10 noviembre 2005

Aracnea

En las manos de Aracne, los mechones de lana parecían neblina.
Ella era una simple mortal, hija de un teñidor de lanas, pero había tal arte en su trabajo, que para contemplarla girando el huso torneado o dibujando con la aguja, las ninfas abandonaban los viñedos y las aguas. Enredada en su soberbia, Aracne comenzó a proclamarse tan buena tejedora como la misma Atenea. Y ésta se presentó ante ella, tomando la figura de una vieja con bastón, para aconsejarle que desistiera de medirse con una diosa. La respuesta de Aracne fue retar a Atenea a probarse en una competición. Abandonando su disfraz, la diosa se presentó con todo su esplendor. Enfrentadas en distintos telares, fueron tensándose las finas urdimbres y se entretejieron la púrpura, los oros y los delicados matices de la transición de los colores.
Atenea creó un tejido en que los dioses aparecerían soberbios y centrales en su augusta majestad. Luego pintó con la aguja un verdadero toro y un mar verdadero y bordeó la tela con ramas de olivo de la paz.
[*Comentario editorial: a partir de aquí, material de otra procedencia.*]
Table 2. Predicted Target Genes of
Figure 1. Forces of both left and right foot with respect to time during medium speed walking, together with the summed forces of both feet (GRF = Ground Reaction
Pero Aracne dibujó a las deidades con sus debilidades más carnales, en un trabajo tan brillante y delicado, que la diosa, fuera de sí, rompió su obra y golpeó a su rival.
Viendo la furia divina que había provocado su insana soberbia, la joven mortal intentó terminar con su vida pasándose un lazo por la garganta. Atenea no lo permitió. “Vive, sí, pero cuelga, malvada”, le dijo. Y rociando a Aracne con los jugos de una hierba, maldijo su destino y el de su descendencia. La convirtió en una araña tejedora cuya misión es pender y tejer eternamente.